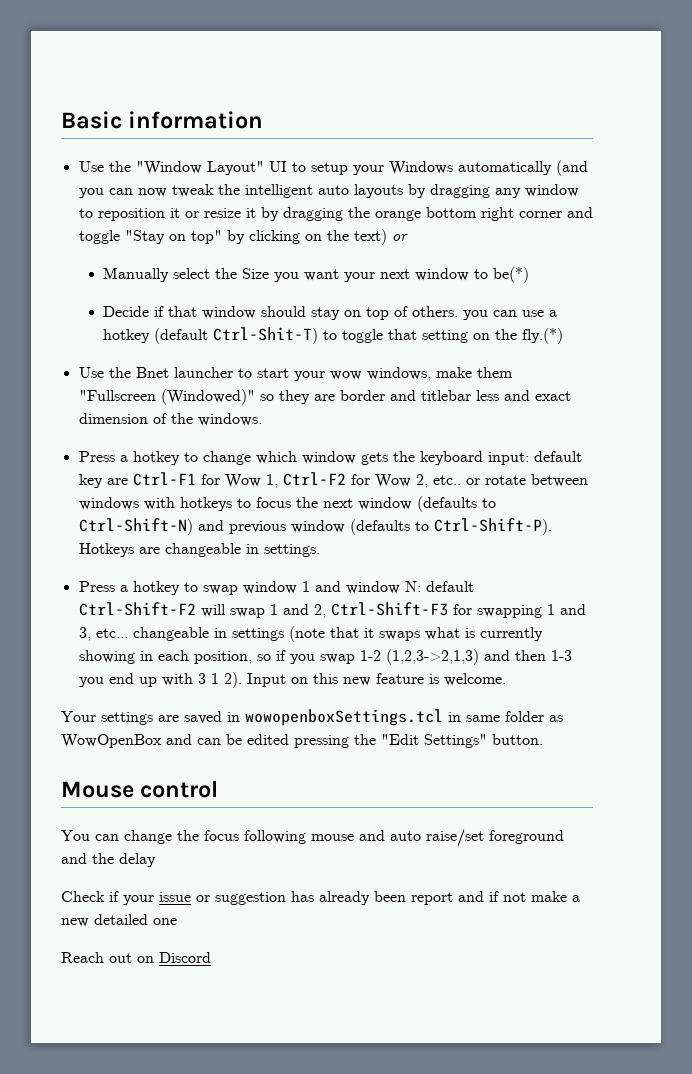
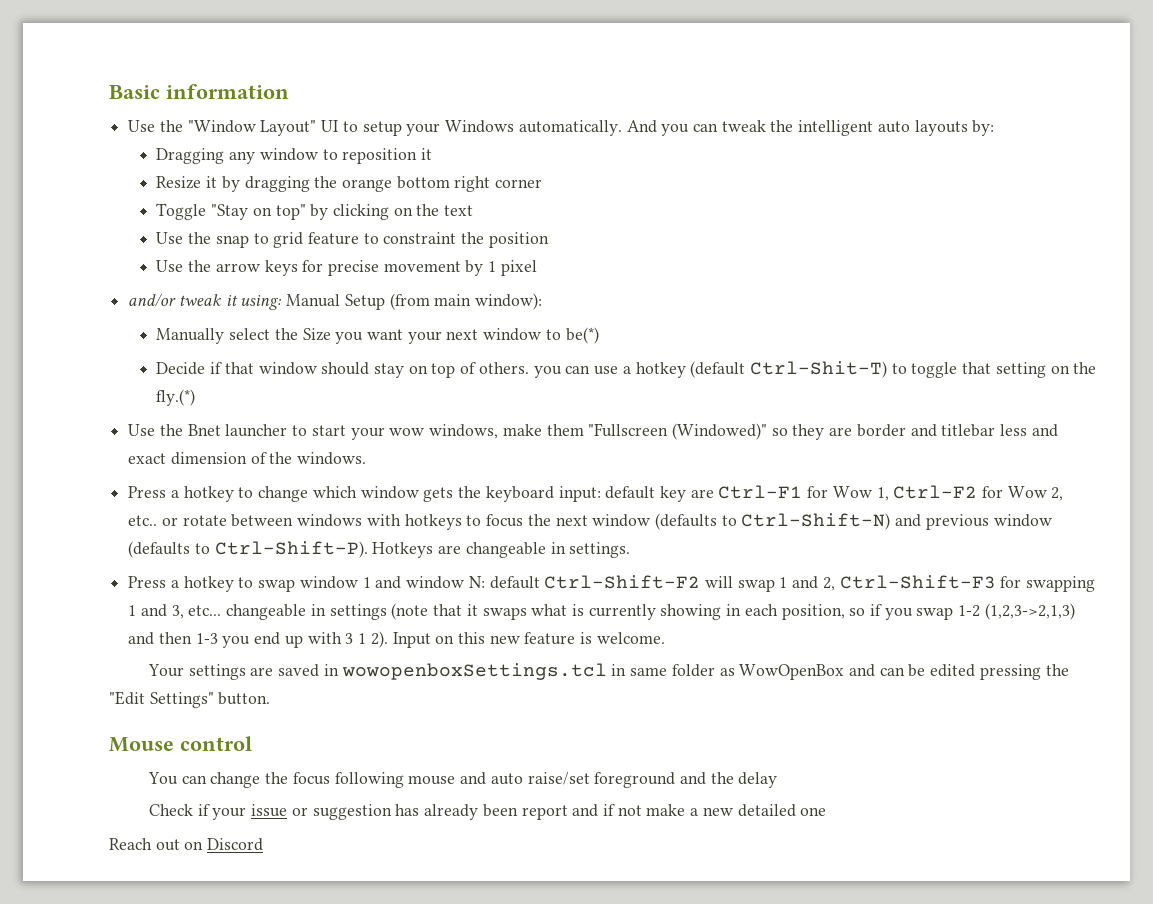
[457,160,588,176] [78,188,167,198] automatically (and you can now -> [518,120,718,136] automatically. And you can
[407,184,490,198] by dragging -> [972,120,995,136] [156,148,225,164] by: // Dragging
[184,208,241,218] or resize -> [156,176,202,189] // Resize
[566,207,593,218] [78,230,120,244] and toggle -> [156,203,207,220] // Toggle
[353,229,408,245] text) or -> [444,205,474,216] [156,232,549,248] [156,260,537,276] [128,293,543,310] text // Use the snap to grid feature to constraint the position // Use the arrow keys for precise movement by 1 pixel // and/or tweak it using: Manual Setup (from main window):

-- Task --
Each entry above has to be set down again verbatim, except for its pictures.

-- Task response --
[457,160,588,176] [78,188,167,198] automatically (and you can now -> [518,120,718,136] automatically. And you can
[407,184,490,198] by dragging -> [972,120,995,136] [156,148,225,164] by: // Dragging
[184,208,241,218] or resize -> [156,176,202,189] // Resize
[566,207,593,218] [78,230,120,244] and toggle -> [156,203,207,220] // Toggle
[353,229,408,245] text) or -> [444,205,474,216] [156,232,549,248] [156,260,537,276] [128,293,543,310] text // Use the snap to grid feature to constraint the position // Use the arrow keys for precise movement by 1 pixel // and/or tweak it using: Manual Setup (from main window):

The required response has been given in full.